Reproduce the text about the Oleta Adams album Come Walk with Me below in full, word for word.

Exercise passage —
=====

Studio album by Oleta Adams
- Released: 1997
- Studio: Vanguard Recording Complex (Detroit, Michigan);
- Genre: Gospel; Christian;
- Length: 54:21
- Label: Harmony
- Producer: Michael J. Powell; Oleta Adams;

Oleta Adams chronology
| The Very Best of Oleta Adams (1996) | Come Walk with Me (1997) | All the Love (2001) |

= Come Walk with Me (album) =

Come Walk with Me is the sixth studio album by the American musician Oleta Adams, released in 1997.

Professional ratings
Review scores
| Source | Rating |
| AllMusic | Star |

==History==
Come Walk with Me is Adams' first gospel music album. Adams, being the daughter of a minister, had been trained in singing gospel music since she was a child, and sang at her local church choir. Gospel music was always a strong influence in her previous recordings, but it was never fully explored as in this album.

It was her first album after leaving Mercury Records, which had released her previous three studio albums and a compilation. Adams signed to Christian music label Harmony Records to release the album. The record was co-produced by Adams and Michael J. Powell, who had also produced some songs on Adams' previous album Moving On.

The album was well-received critically, and charted in the top 10 of the US Billboard Gospel and Christian charts. The songs "Holy Is the Lamb" and "This Love Won't Fail" were released as radio-only singles.

=====

Entries provided —

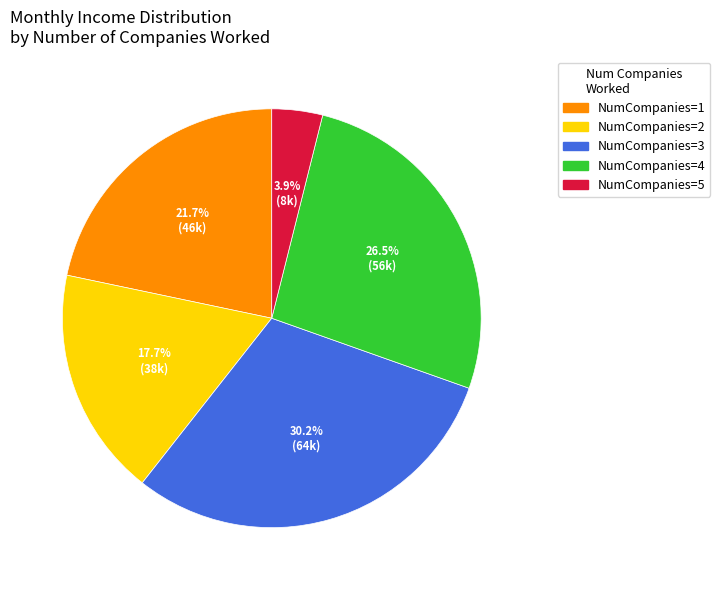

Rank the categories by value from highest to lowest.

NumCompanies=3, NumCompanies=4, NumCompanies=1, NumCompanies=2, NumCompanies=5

=====

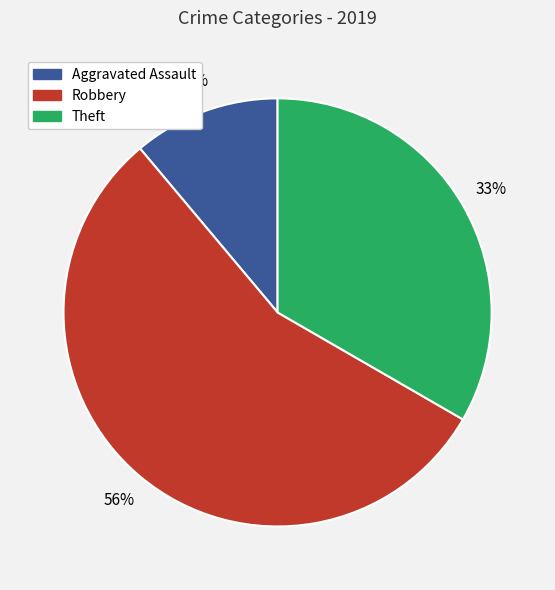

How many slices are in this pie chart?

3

=====

Answer area —
Studio album by Oleta Adams
- Released: 1997
- Studio: Vanguard Recording Complex (Detroit, Michigan);
- Genre: Gospel; Christian;
- Length: 54:21
- Label: Harmony
- Producer: Michael J. Powell; Oleta Adams;

Oleta Adams chronology
| The Very Best of Oleta Adams (1996) | Come Walk with Me (1997) | All the Love (2001) |

= Come Walk with Me (album) =

Come Walk with Me is the sixth studio album by the American musician Oleta Adams, released in 1997.

Professional ratings
Review scores
| Source | Rating |
| AllMusic | Star |

==History==
Come Walk with Me is Adams' first gospel music album. Adams, being the daughter of a minister, had been trained in singing gospel music since she was a child, and sang at her local church choir. Gospel music was always a strong influence in her previous recordings, but it was never fully explored as in this album.

It was her first album after leaving Mercury Records, which had released her previous three studio albums and a compilation. Adams signed to Christian music label Harmony Records to release the album. The record was co-produced by Adams and Michael J. Powell, who had also produced some songs on Adams' previous album Moving On.

The album was well-received critically, and charted in the top 10 of the US Billboard Gospel and Christian charts. The songs "Holy Is the Lamb" and "This Love Won't Fail" were released as radio-only singles.